To accept the future behavior, pass 'sort=False'.
To retain the current behavior and silence the warning, pass 'sort=True'.
df = pd.concat(dfs)
Unfortunately, to_pdb()
does not accept (or forward) a sort=False
keyword argument. I need to write the new data frames unsorted, but this does not seem to be possible at the moment (despite what the warning is suggesting).
Conda environment:
Python: 3.6
BioPimportandas: 0.2.3
Pandas: 0.23.4
Numpy: 1.15.4
Scipy: 1.2.0
Thanks for the note. As far as I can tell, there should be no difference as the sorting order is fixed (based on the PDB format) so that this is just a warning that doesn't have an effect.

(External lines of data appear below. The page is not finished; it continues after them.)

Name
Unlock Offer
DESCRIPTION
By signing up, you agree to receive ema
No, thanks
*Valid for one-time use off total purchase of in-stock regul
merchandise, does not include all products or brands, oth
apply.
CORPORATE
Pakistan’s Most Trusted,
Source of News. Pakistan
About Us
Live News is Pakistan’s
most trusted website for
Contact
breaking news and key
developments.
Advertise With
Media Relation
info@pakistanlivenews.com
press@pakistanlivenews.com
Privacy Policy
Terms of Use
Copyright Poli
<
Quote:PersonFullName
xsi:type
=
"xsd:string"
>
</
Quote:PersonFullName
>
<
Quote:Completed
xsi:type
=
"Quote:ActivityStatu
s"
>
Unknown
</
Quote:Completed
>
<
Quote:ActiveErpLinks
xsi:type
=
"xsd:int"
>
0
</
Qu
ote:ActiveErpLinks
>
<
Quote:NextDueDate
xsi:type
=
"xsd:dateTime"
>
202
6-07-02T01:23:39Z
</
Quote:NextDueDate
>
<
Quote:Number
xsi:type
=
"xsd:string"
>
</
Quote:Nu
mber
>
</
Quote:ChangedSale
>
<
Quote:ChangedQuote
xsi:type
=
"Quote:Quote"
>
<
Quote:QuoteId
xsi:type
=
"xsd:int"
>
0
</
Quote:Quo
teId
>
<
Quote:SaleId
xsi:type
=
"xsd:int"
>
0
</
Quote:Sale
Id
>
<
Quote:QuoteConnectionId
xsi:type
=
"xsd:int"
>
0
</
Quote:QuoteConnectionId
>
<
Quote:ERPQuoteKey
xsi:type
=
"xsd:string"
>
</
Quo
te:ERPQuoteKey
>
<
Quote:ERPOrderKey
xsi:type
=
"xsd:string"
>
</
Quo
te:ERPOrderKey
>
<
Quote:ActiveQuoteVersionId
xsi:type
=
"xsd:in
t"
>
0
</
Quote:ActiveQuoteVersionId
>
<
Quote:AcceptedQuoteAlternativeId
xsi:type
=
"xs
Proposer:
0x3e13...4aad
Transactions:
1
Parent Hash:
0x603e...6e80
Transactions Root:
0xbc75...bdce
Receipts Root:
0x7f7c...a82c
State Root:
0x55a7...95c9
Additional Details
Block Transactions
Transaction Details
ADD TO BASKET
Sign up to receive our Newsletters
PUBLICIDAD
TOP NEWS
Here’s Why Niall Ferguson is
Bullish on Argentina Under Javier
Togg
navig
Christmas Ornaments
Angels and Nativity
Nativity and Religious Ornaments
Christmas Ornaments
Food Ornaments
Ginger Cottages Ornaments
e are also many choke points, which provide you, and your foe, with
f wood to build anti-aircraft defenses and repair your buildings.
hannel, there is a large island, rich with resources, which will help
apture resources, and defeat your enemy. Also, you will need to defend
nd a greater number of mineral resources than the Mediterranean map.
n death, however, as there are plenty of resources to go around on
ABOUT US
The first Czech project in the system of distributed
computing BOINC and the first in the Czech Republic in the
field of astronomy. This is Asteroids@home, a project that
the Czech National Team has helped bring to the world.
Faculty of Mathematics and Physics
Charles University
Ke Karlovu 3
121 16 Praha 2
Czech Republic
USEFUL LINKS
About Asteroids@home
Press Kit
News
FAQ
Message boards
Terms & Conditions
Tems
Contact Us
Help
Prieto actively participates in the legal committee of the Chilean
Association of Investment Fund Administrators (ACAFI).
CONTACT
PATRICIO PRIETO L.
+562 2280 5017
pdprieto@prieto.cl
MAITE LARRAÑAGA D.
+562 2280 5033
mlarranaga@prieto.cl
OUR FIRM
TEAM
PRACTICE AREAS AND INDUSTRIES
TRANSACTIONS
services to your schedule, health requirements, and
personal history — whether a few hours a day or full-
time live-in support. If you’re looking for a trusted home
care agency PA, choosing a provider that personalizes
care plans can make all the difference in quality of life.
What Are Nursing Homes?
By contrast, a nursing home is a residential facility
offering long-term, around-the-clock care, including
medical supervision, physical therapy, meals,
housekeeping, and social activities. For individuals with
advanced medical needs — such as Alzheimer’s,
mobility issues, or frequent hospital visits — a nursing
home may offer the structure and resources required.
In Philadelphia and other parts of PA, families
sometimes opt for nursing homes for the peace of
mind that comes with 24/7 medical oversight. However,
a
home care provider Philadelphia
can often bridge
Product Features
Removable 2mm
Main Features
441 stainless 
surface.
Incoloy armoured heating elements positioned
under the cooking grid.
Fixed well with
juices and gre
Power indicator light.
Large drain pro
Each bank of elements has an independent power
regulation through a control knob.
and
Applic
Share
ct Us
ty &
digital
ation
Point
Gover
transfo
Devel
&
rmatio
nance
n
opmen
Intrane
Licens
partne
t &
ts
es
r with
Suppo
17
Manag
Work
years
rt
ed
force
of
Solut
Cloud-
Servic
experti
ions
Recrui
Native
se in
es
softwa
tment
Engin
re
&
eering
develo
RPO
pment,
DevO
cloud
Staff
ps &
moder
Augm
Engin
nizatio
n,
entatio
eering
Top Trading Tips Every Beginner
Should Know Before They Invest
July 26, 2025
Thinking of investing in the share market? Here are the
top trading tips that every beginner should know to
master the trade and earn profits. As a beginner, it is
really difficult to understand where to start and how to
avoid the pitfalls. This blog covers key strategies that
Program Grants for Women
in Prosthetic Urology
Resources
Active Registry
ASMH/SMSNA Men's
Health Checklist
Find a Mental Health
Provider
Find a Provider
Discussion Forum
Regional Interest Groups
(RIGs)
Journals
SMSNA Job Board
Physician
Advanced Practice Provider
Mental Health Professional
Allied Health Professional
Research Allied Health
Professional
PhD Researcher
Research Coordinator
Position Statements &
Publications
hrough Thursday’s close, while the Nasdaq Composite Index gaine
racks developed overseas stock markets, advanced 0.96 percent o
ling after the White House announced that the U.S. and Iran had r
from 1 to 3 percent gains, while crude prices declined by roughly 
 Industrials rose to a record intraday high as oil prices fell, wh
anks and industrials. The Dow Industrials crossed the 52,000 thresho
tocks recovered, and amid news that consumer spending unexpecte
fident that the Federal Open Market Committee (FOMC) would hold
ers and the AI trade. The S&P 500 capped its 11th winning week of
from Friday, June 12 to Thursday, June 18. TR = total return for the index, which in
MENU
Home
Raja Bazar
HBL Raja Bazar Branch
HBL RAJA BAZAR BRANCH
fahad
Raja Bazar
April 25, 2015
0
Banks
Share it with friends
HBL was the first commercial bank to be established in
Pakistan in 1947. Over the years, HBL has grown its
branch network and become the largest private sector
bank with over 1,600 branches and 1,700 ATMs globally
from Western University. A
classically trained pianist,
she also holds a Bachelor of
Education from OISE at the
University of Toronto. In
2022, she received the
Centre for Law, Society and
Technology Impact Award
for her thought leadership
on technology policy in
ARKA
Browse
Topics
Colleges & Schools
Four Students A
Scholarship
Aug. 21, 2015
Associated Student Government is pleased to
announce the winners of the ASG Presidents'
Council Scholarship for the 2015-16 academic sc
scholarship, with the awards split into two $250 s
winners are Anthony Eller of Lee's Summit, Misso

I.e., the concatenation is followed by the lines
if pd.__version__ < '0.17.0':
warn("You are using an old pandas version (< 0.17)"
" that relies on the old sorting syntax."
" Please consider updating your pandas"
" installation to a more recent version.",
DeprecationWarning)
df.sort(columns='line_idx', inplace=True)
else:
df.sort_values(by='line_idx', inplace=True)
such that the sorting in the concate function won't cause any difference.
I can update the package though to suppress the warning.
Thanks for the fast reply and for the clarification. However, I actually need to save the data frames in the PandasPdb()
with my own custom sorting. Would you be interested in a PR allowing the user to avoid sorting the data frames when a PDB is saved (with an additional sort=False
aregument)? If yes, any pointers will be appreciated.
Oh I see.
Regarding
Would you be interested in a PR allowing the user to avoid sorting the data frames when a PDB is saved (with an additional
sort=False
aregument)
Generally yes, but since it would not correspond to a regular PDB file then anymore, I wonder if sth like
ppdb.df['ATOM'].to_csv('file.txt', sep='\t', header=None)
or
pd.concat((ppdb.df['ATOM'], ppdb.df['HETATM'])).to_csv('file.txt', sep='\t', header=None)
would not already solve your problem?